Brad Mehldau hat sich mit Schubert und Brahms bereits auseinandergesetzt. Jetzt also Bach. Nicht ungewöhnlich für den germanophilen Amerikaner, der zunächst Klassik studiert hat. Diese bürgerliche Sozialisation verrätselt Mehldau gern durch martialische Tätowierungen, exzentrische Popinterpretationen und krude elektronische Experimente. Konventionell darf es halt nie sein. Ausgehend vom „Präludium 3 Cis-Dur“ katapultierte Mehldau uns in ein Universum, in dem jegliche Genregrenzen kunstvoll zerflossen. Fein säuberlich trennte er seine luziden Interpretation von seinen gedankenschweren Improvisationen. Mit geradezu apollinischem Gestus verdichtete er melodische Elemente, verwischte rhythmische Muster, mäanderte verspielt um die Harmonien. Besonders beglückend flutete seine „Toccata“ ans Ohr. Fürwitzig fügte er frische Ideen mit der linken Hand ein, kreiste kunstvoll um die emotionale Essenz.
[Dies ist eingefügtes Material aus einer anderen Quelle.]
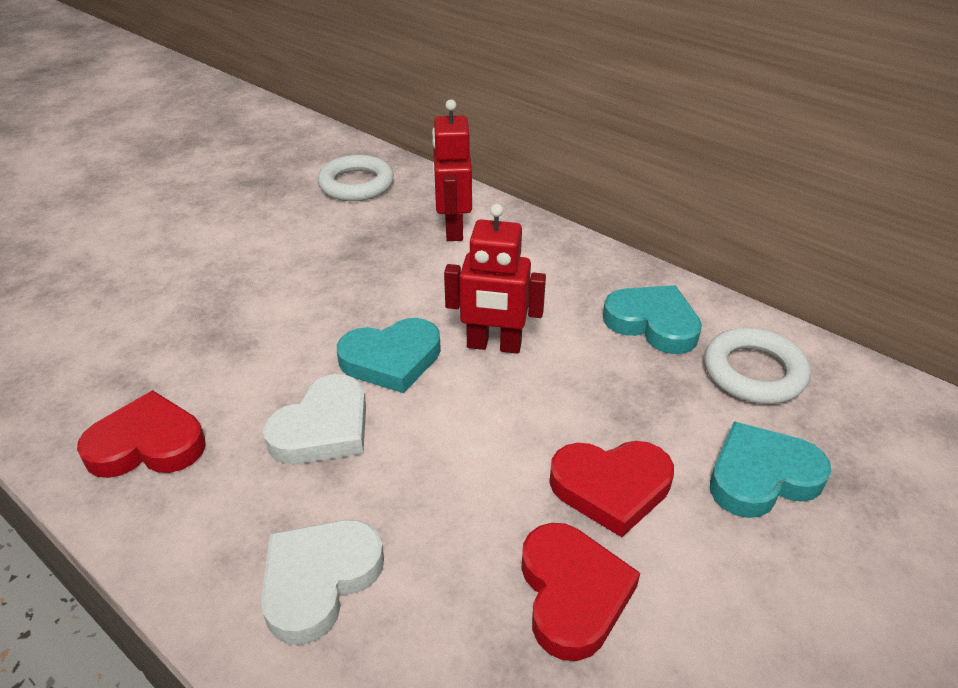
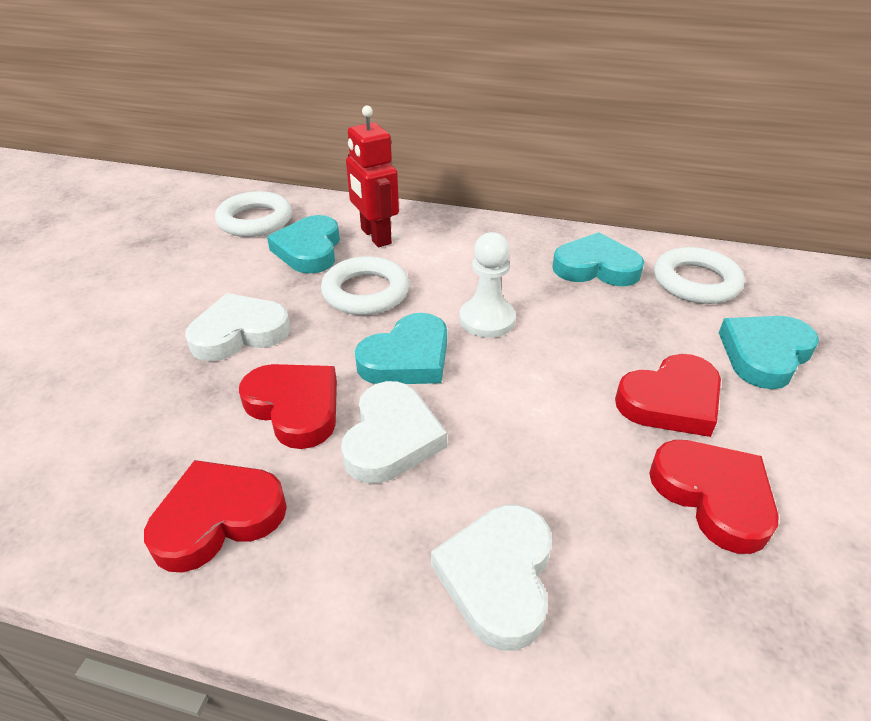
camera: 25 degrees left, 0 degrees up
(266, 373) = (295, 407): none -> red heart
(269, 291) = (239, 333): none -> white heart
(382, 227) = (309, 250): none -> turquoise heart
(402, 284) = (366, 292): none -> white ring
(494, 345) = (487, 320): red robot -> white pawn

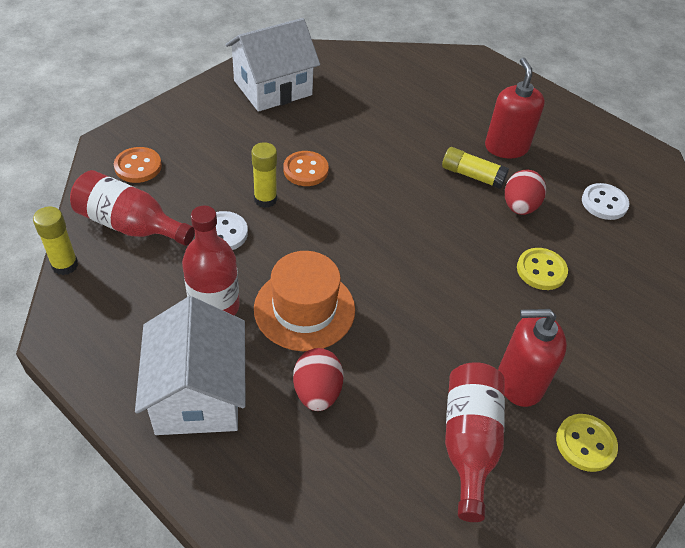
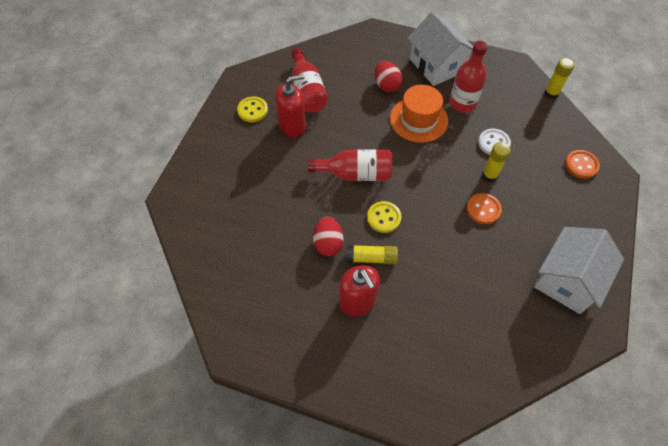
camera: 160 degrees right, 10 degrees up
(130, 225) = (544, 127): red bottle -> red bottle (355, 174)
(541, 270) = (299, 197): yellow button -> yellow button (384, 218)
(604, 203) = (268, 275): white button -> none

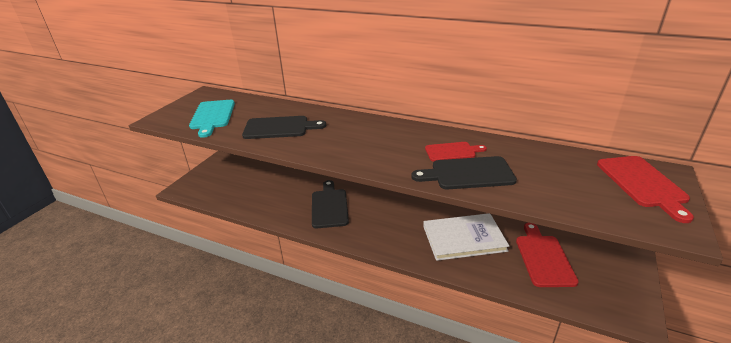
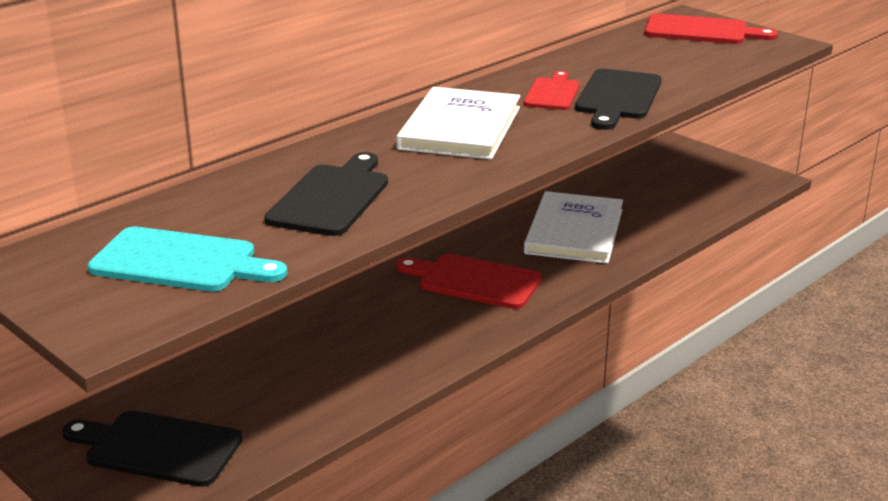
camera: 70 degrees left, 5 degrees down
(329, 206) = (397, 326): black cutting board -> black cutting board (158, 448)
(378, 137) = (460, 128): none -> white book
(543, 258) = (647, 193): red cutting board -> red cutting board (474, 281)

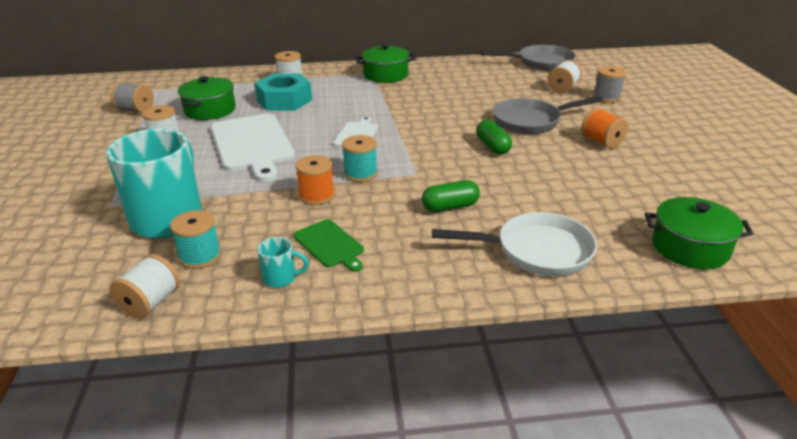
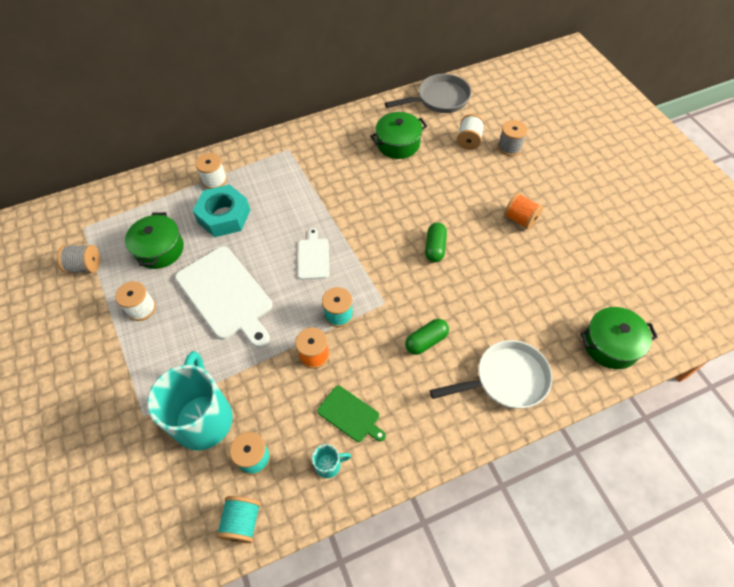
camera: 15 degrees left, 25 degrees up
(151, 303) = (242, 522): white spool -> turquoise spool
(385, 75) = (303, 151): green pot -> green pot (398, 144)
(492, 147) = (435, 247): green capsule -> green capsule turned 45 degrees clockwise
(531, 121) = (456, 201): grey pan -> none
Die Zugaben kamen aus Pop und Jazz. Eine düstere Version von Radioheads „Little by Little“ entzückte da genauso wie die bluesige Lesart von Gershwins „How Long Has This Been Going On“. Würdiger Schlusspunkt war „The Inch Worm“, ein trunkener Walzer, mit dem einst schon John Coltrane die Jazznomenklatura schockierte. Mehldau tat dies an diesem Abend einzig mit seinen Hochwasserhosen.